Um projeto de lei em análise na Câmara dos Deputados propõe endurecer as punições para motoristas flagrados dirigindo sob efeito de álcool no Brasil. A medida prevê aumento significativo das multas e ampliação do tempo de suspensão da Carteira Nacional de Habilitação (CNH), principalmente em casos de acidentes com vítimas.
O texto altera regras da Lei Seca e busca ampliar a responsabilização de condutores envolvidos em ocorrências graves no trânsito. Atualmente, a legislação já adota tolerância zero para o consumo de álcool ao volante, com multa multiplicada por dez em caso de infração.
De acordo com o Projeto de Lei 3.574/2024, apresentado pelo ex-deputado Gilvan Máximo, motoristas que se envolverem em acidentes com morte poderão ser penalizados com multa equivalente a até 100 vezes o valor de uma infração gravíssima, hoje fixada em R$ 293,47. Com isso, o total pode chegar a R$ 29.347. Além da penalidade financeira, o projeto prevê a suspensão do direito de dirigir por até dez anos.
Nos casos em que o acidente resultar em invalidez permanente da vítima, a multa poderá chegar a R$ 14.673,50, correspondente a 50 vezes o valor base, com suspensão da CNH por até cinco anos. O texto também estabelece que o motorista responsável deverá arcar com despesas médicas e hospitalares, além de indenizações durante o período em que a vítima estiver impossibilitada de trabalhar.
Outro ponto previsto é o agravamento das punições em caso de reincidência. Se o condutor voltar a dirigir alcoolizado após já ter sido penalizado, a multa poderá ser aplicada em dobro, e o prazo de suspensão da CNH será reiniciado.

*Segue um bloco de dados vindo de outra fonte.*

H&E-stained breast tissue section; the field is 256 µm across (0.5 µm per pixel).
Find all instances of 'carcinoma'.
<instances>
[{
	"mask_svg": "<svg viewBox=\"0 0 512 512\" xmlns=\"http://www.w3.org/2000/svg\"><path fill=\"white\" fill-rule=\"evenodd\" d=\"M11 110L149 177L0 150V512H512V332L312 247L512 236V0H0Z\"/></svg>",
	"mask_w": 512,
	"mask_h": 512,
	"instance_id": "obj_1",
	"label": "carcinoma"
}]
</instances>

A proposta aguarda análise na Comissão de Viação e Transportes da Câmara dos Deputados, sob relatoria do deputado Marcos Tavares. Há possibilidade de o texto ser incorporado a uma proposta mais ampla de reforma do Código de Trânsito Brasileiro, o que pode acelerar sua tramitação. Caso seja aprovado nas comissões e no plenário, o projeto seguirá para o Senado antes de entrar em vigor.